While the campaign to re-elect President Barack Obama has made it clear that they do not support attempts to heckle political opponents on the campaign trail, the Gov. Mitt Romney (R-MA)'s campaign has refused to take a stand against the practice, according to an article in the Boston Globe.
On Tuesday, Romney said in a Fox News Radio interview that while it would "be a nice thing" if both campaigns refrained from engaging in disrupting each other's rallies, he doesn't believe in "unilateral disarmament." He attempted to portray heckling as a First Amendment issue, citing "a "long history of heckling and free speech" in American politics.
This comes in the wake of an incident in May in which Romney not only declined to condemn a group of aides who disrupted a speech by Obama's senior strategist David Axelrod, but actually went so far as to endorse the hecklers, saying, "If the president is going to have his people come in to my rallies and heckle, why, we'll show them we conservatives have the same kind of capacity he does."
Protests and incidents of heckling have dogged both campaigns thus far in the election cycle, with anti-Romney protesters forcing the former governor to abandon plans to stop at one Wawa gas and convenience store in Quakerstown, Pennsylvania over the weekend. President Obama was heckled in the Rose Garden by a writer from The Daily Caller on Friday as he announced his immigration reform initiative.
Over the weekend, Axelrod condemned the practice and asked that supporters of the president not engage in heckling for the remainder of Romney's Michigan bus tour and the rest of the campaign. Romney's campaign, on the other hand, has issued no such directive and seems, in fact, to be including the tactic as a part of its campaign strategy.

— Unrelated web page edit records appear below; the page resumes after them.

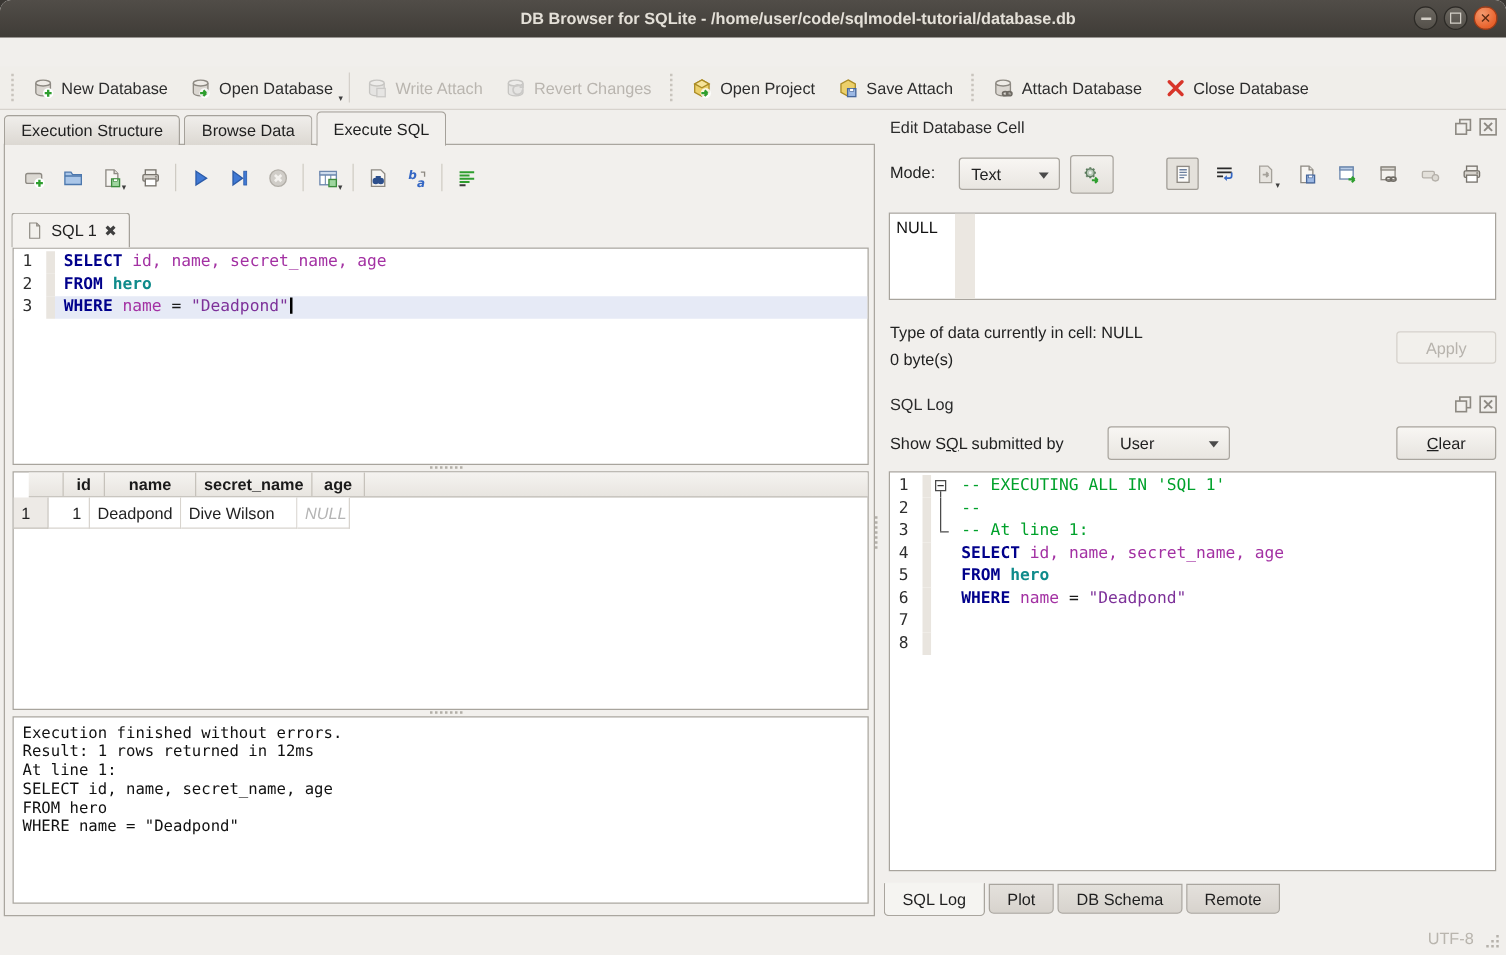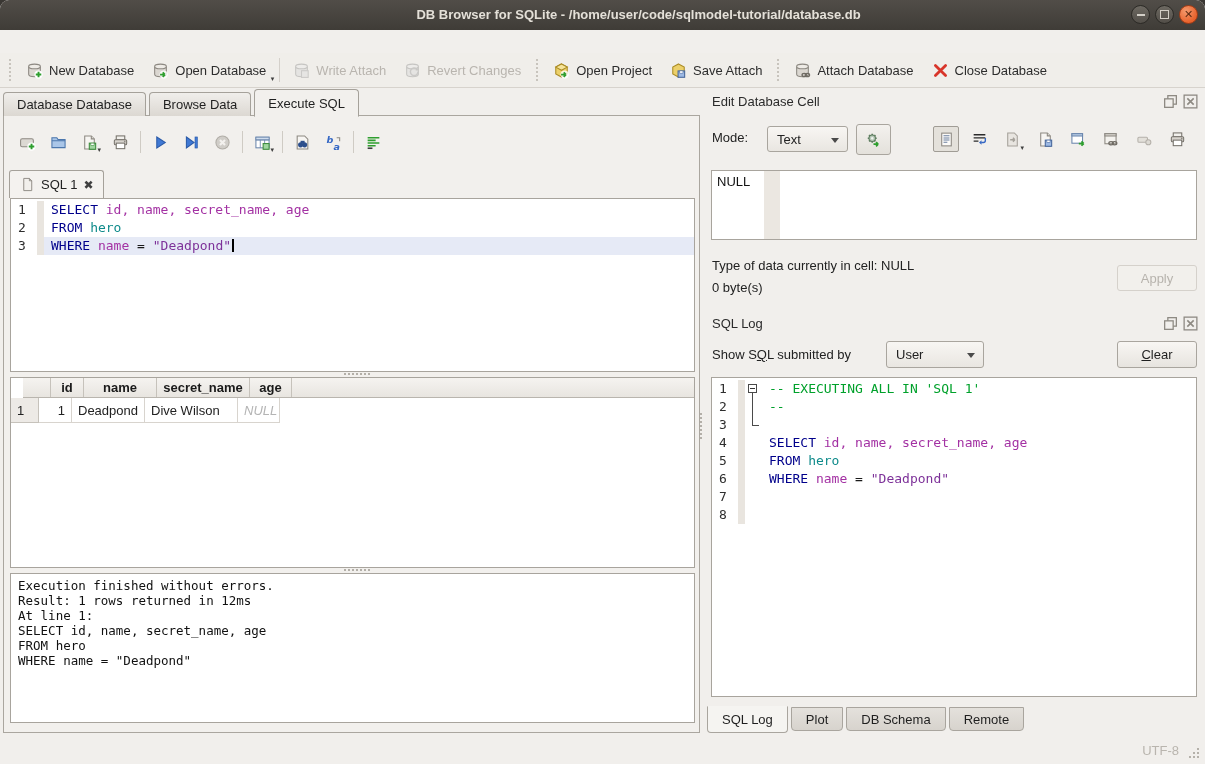--- a/index.html
+++ b/index.html
@@ -233,7 +233,7 @@
   <div class="content">
 
     <div class="main-tabs" id="main-tabs">
-        <div class="mtab">Database Database</div>
+        <div class="mtab">Execution Structure</div>
         <div class="mtab">Browse Data</div>
         <div class="mtab active">Execute SQL</div>
       </div>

Steve Benen at the Maddowblog wrote, "Keep in mind, we're talking about a fairly specific, deliberate plan from Romney Campaign HQ. They sent hecklers to disrupt an Obama campaign event in May, and last week, Team Romney sent its bus to circle an Obama event in Cleveland, honking its horn repeatedly, for no other reason than to be obnoxious. It's presidential politics at a junior-high-school level."
According to the Globe, the Obama campaign "sent a strong message to its supporters that the campaign should be about an open exchange of ideas, not drowning out the other side by heckling and crashing events."
Campaign representative Ben LaBolt said, "Campaigns are a reflection of their candidate. Mitt Romney has a different view, endorsing heckling."